“Elsa, dearest, what are your wishes?” asked the mother, and in a voice whose tremulous sweetness thrilled the painter, the young woman replied:

“Let it be at the castle, my dear mother, tomorrow at this time. I would rather not come to the studio, for I dread the ride over the rough mountain road.”

“I will be at your service, My Lady,” answered Friedrich, and his visitors departed without delay.

Friedrich marveled that his thoughts for the remainder of the day—and much of the night—should revert to the demure little figure whose voice had so moved him. Fame bespoke her the fairest of the fair, but it never entered his imaginings that he, a humble portrait painter, could think of the daughter of such an illustrious line but as one of a different order of beings from himself. He had never thought seriously of love; his mistress, he averred, had been fame. True, he had in idle moments dreamed of a being that he might madly adore—and, alas for him, his fancy had become embodied in human form. But why had this maiden so affected him? She had not lifted her veil and had spoken but once, and if her bearing were dignified and her form graceful, he had seen many others no less charming in these respects nor thought of them a second time. If he had analyzed his feelings he would probably have said that the unusual impression was due to the recognition of his talent by the Herwehes.

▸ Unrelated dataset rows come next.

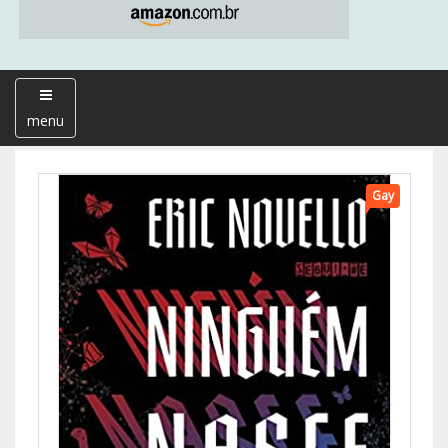
menu
Gay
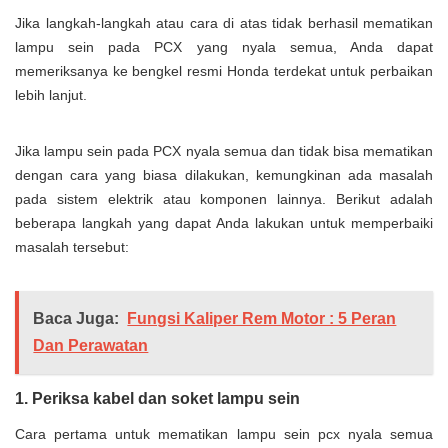
Jika langkah-langkah atau cara di atas tidak berhasil mematikan
lampu sein pada PCX yang nyala semua, Anda dapat
memeriksanya ke bengkel resmi Honda terdekat untuk perbaikan
lebih lanjut.
Jika lampu sein pada PCX nyala semua dan tidak bisa mematikan
dengan cara yang biasa dilakukan, kemungkinan ada masalah
pada sistem elektrik atau komponen lainnya. Berikut adalah
beberapa langkah yang dapat Anda lakukan untuk memperbaiki
masalah tersebut:
Baca Juga:
Fungsi Kaliper Rem Motor : 5 Peran
Dan Perawatan
1. Periksa kabel dan soket lampu sein
Cara pertama untuk mematikan lampu sein pcx nyala semua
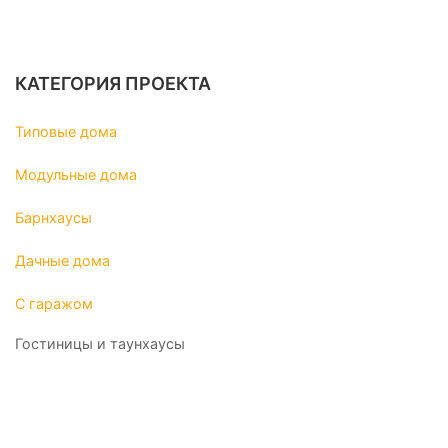
КАТЕГОРИЯ ПРОЕКТА
Типовые дома
Модульные дома
Барнхаусы
Дачные дома
С гаражом
Гостиницы и таунхаусы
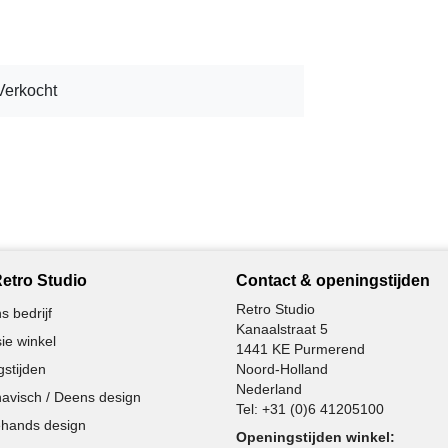
Verkocht
etro Studio
Contact & openingstijden
Retro Studio
s bedrijf
Kanaalstraat 5
ie winkel
1441 KE Purmerend
stijden
Noord-Holland
Nederland
avisch / Deens design
Tel:
+31 (0)6 41205100
hands design
Openingstijden winkel:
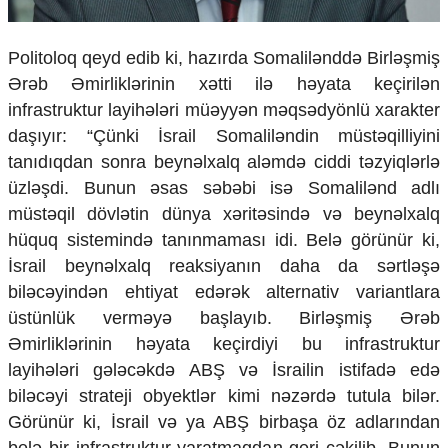
Politoloq qeyd edib ki, hazırda Somalilənddə Birləşmiş
Ərəb Əmirliklərinin xətti ilə həyata keçirilən
infrastruktur layihələri müəyyən məqsədyönlü xarakter
daşıyır: “Çünki İsrail Somaliləndin müstəqilliyini
tanıdıqdan sonra beynəlxalq aləmdə ciddi təzyiqlərlə
üzləşdi. Bunun əsas səbəbi isə Somalilənd adlı
müstəqil dövlətin dünya xəritəsində və beynəlxalq
hüquq sistemində tanınmaması idi. Belə görünür ki,
İsrail beynəlxalq reaksiyanın daha da sərtləşə
biləcəyindən ehtiyat edərək alternativ variantlara
üstünlük verməyə başlayıb. Birləşmiş Ərəb
Əmirliklərinin həyata keçirdiyi bu infrastruktur
layihələri gələcəkdə ABŞ və İsrailin istifadə edə
biləcəyi strateji obyektlər kimi nəzərdə tutula bilər.
Görünür ki, İsrail və ya ABŞ birbaşa öz adlarından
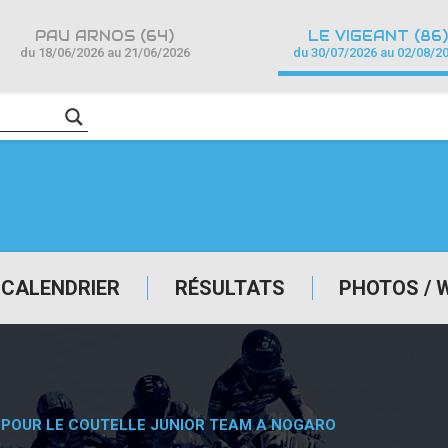
PAU ARNOS (64)
LE VIGEANT (86)
du 18/06/2026 au 21/06/2026
du 30/07/2026 au 02/08/2
CALENDRIER
RÉSULTATS
PHOTOS / 
 POUR LE COUTELLE JUNIOR TEAM A NOGARO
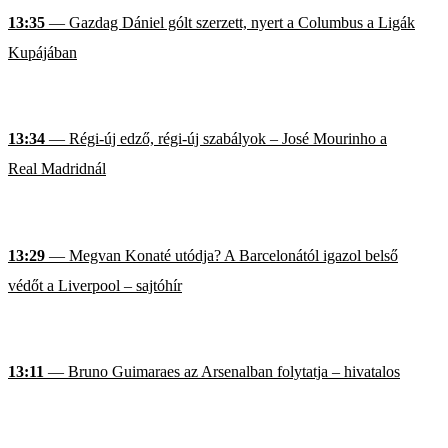
13:35
— Gazdag Dániel gólt szerzett, nyert a Columbus a Ligák
Kupájában
13:34
— Régi-új edző, régi-új szabályok – José Mourinho a
Real Madridnál
13:29
— Megvan Konaté utódja? A Barcelonától igazol belső
védőt a Liverpool – sajtóhír
13:11
— Bruno Guimaraes az Arsenalban folytatja – hivatalos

The appointed hour on the morrow found him following the footpath which led to the castle gate—a much shorter though steeper way than the coach road. Intent as he was on his mission, he could not but pause occasionally to view the wonderful scene that spread out beneath him. The cliff on which the many-towered old castle stood almost overhung the blue waters of the Rhine, which here run between rocks of stupendous height. A little farther down the valley, but in full view from his splendid vantage-point, were vineyard-terraced hills interspersed with wooded ravines and luxuriant meadows. The magic touch of early autumn was over it all—a scene of enchanting beauty. On the opposite cliff was an ancient ruin (now entirely vanished) and Friedrich recalled more than one horrible tale about this abandoned place that had blanched his youthful cheeks. At his feet lay the gray roofs and church spires of his native town and perhaps a shadow of a thought of the renown he would one day bring to it flitted through his mind—for on such an errand and such a day what could limit his ambitious musings?

He soon found himself at the castle gate and was admitted by the keeper, who knew of his coming. He was ushered into a magnificent apartment and told to await the Lady Elsa’s arrival—and the servant added that the baroness was absent, having gone that morning to Coblenz to join her husband.

Friedrich, in the few moments he waited, endeavored to compose himself, though feelings of anxiety and curiosity strove with his efforts at indifference; but when the oaken door swung softly open and his fair client stood before him, he started as though he had seen an apparition. Indeed, it flashed on him at once that all the perfection he had imagined, all the beauty of which he had dreamed, stood before him in the warm tints of life, though to his heated fancy she seemed more than a being of flesh and blood. In truth, the kindly eyes, the expressive and delicately moulded face, the flood of dark hair that fell over shapely shoulders, the slender yet gracefully rounded form, and, more than all, that certain nameless and indescribable something that makes a woman beautiful—did not all these proclaim her almost more than mortal to the over-wrought imagination of the young visionary?

“Are you ill?” were her first words when her quick eye caught the ghastly pallor of the artist’s face and the bewildered look that possessed it.

At the sound of her voice he strove desperately to regain his composure. “No, not ill,” he said. “I still suffer from a wound I received in the army and the climb up the mountainside somewhat overtaxed my strength.”

“I am sorry,” she replied. “Had I known, I would gladly have come to the studio.”